ARPKD causes a substantial burden of morbidity and mortality in children due to progressive chronic kidney disease, congenital hepatic fibrosis, and portal hypertension. Although several targeted disease-modifying therapies for ARPKD have shown promise in animal studies, and one drug is in a Phase 1 clinical trial, there are several key barriers to conducting clinical trials: 1) limited data on the natural history of kidney and liver disease progression; 2) lack of sensitive biomarkers of progression to serve as surrogate endpoints for clinical trials; and 3) difficulty in identifying and recruiting sufficient numbers of patients who may be eligible for clinical trials. Existing natural history data for ARPKD have been collected either in cohort studies requiring active enrollment of patients (e.g. NIH cohort, CKiD study), or by manual entry of clinical data into research registries by investigators (e.g. North American ARPKD8 and HRFD Core Center databases in the U.S., ARegPKD in Europe).
However, the number of patients enrolled in U.S. databases (e.g. ~122 patients in the HRFD Database, PI: Guay-Woodford) represents only a small fraction of the estimated 1,500 individuals (age 0-29) with ARPKD living in the U.S. In addition, clinical characteristics of patients participating in these studies may not be representative of the ARPKD population as a whole.Improved methods are therefore needed to identify and characterize children with ARPKD, and to facilitate their entry into high priority observational studies and clinical trials. By developing PKDnet, we aim to create a robust data resource for rapid cohort identification of children with ARPKDin PEDSnet, allowing the collection of rich natural history data from the electronic health record (EHR),and the recruitment of children into studies to develop novel biomarkers of disease progression and into clinical trials of promising investigational therapies.

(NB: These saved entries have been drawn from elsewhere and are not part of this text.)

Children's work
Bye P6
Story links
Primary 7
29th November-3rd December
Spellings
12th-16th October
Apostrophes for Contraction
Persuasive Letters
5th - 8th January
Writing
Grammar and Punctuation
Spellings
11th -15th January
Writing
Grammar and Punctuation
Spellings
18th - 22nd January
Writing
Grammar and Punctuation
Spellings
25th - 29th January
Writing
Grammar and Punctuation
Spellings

Our specific aims are: 1) To develop a computable phenotype for ARPKD based on combinations of diagnosis codes and other EHR data, using an iterative process of probabilistic algorithm development and refinement based on manual chart review at CHOP (n≈50); and 2) To validate the ARPKD computable phenotype across all PEDSnet sites, using manual chart review to evaluate its sensitivity and specificity(n≈150). A preliminary PEDSnet data inquiry in 2016 identified 467 patients with a diagnosis code for ARPKD, and an additional 2650 patients with “polycystic kidney, unspecified type.” We therefore hypothesize that PKDnet may identify and characterize up to 400 patients with ARPKD, representing a sizable proportion of affected children in the U.S. The expertise of the PCEN Learning Health Systems Core will be integral to the success of this project. The study timeline will be 9-12 months for Aim 1 and 12-15 months for Aim 2 (two years total).